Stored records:
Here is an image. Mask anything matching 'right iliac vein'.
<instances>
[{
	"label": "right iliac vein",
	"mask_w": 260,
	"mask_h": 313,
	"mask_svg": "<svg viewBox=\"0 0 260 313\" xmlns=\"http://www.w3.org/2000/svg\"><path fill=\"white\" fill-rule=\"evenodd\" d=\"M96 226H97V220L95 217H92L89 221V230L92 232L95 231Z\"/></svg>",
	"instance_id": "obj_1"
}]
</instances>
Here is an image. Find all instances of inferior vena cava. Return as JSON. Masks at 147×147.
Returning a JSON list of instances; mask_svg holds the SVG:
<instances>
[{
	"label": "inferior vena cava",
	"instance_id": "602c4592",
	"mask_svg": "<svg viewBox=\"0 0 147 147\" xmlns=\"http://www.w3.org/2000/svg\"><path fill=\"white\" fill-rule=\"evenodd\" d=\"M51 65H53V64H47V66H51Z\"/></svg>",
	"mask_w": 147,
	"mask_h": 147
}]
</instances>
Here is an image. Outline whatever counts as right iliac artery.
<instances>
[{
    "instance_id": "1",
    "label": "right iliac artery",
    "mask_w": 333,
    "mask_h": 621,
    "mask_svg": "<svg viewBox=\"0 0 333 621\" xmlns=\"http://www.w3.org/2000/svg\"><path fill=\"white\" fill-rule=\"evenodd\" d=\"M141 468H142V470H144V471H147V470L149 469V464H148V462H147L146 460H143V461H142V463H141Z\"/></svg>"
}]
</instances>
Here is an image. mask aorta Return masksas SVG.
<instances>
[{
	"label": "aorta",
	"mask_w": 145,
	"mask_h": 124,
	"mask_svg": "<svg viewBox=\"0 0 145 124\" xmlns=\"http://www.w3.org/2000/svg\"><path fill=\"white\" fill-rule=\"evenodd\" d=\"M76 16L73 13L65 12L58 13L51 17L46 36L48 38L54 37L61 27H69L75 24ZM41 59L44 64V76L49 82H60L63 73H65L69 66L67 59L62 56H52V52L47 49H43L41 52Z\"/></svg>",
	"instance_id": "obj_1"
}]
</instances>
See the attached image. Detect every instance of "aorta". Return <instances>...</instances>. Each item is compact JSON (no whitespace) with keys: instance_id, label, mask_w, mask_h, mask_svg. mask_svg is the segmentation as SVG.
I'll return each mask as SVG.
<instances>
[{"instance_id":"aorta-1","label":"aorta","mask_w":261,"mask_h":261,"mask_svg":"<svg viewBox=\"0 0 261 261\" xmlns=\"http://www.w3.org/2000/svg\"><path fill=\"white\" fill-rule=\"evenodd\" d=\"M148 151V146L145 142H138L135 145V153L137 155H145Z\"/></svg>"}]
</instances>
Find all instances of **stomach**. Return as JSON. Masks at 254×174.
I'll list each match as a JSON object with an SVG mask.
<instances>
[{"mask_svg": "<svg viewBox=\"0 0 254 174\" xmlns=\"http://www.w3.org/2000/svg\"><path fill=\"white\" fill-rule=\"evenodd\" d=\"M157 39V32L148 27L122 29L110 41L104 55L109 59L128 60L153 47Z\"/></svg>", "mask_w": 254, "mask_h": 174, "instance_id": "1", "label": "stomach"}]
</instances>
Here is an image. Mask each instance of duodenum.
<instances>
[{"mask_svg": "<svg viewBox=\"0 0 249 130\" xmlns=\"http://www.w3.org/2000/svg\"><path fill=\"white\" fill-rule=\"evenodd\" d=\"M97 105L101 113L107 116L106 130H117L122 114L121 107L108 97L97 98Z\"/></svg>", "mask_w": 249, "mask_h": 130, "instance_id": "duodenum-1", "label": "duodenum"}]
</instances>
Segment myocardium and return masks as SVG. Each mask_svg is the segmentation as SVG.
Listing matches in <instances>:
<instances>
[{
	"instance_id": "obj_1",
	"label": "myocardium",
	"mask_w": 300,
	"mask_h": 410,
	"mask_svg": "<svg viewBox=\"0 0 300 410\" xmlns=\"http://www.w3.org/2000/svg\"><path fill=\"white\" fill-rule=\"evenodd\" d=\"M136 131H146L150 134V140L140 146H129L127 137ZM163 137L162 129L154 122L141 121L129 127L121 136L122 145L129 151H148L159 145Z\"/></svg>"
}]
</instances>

### TASK PROMPT:
Put the lines from the one containing "Here is an image. Mask each" through the final line above into a JSON list of strings, one string per line, with blank lines omitted.

### TASK OUTPUT:
[
  "Here is an image. Mask each instance of duodenum.",
  "<instances>",
  "[{\"mask_svg\": \"<svg viewBox=\\\"0 0 249 130\\\" xmlns=\\\"http://www.w3.org/2000/svg\\\"><path fill=\\\"white\\\" fill-rule=\\\"evenodd\\\" d=\\\"M97 105L101 113L107 116L106 130H117L122 114L121 107L108 97L97 98Z\\\"/></svg>\", \"mask_w\": 249, \"mask_h\": 130, \"instance_id\": \"duodenum-1\", \"label\": \"duodenum\"}]",
  "</instances>",
  "Segment myocardium and return masks as SVG. Each mask_svg is the segmentation as SVG.",
  "Listing matches in <instances>:",
  "<instances>",
  "[{",
  "\t\"instance_id\": \"obj_1\",",
  "\t\"label\": \"myocardium\",",
  "\t\"mask_w\": 300,",
  "\t\"mask_h\": 410,",
  "\t\"mask_svg\": \"<svg viewBox=\\\"0 0 300 410\\\" xmlns=\\\"http://www.w3.org/2000/svg\\\"><path fill=\\\"white\\\" fill-rule=\\\"evenodd\\\" d=\\\"M136 131H146L150 134V140L140 146H129L127 137ZM163 137L162 129L154 122L141 121L129 127L121 136L122 145L129 151H148L159 145Z\\\"/></svg>\"",
  "}]",
  "</instances>"
]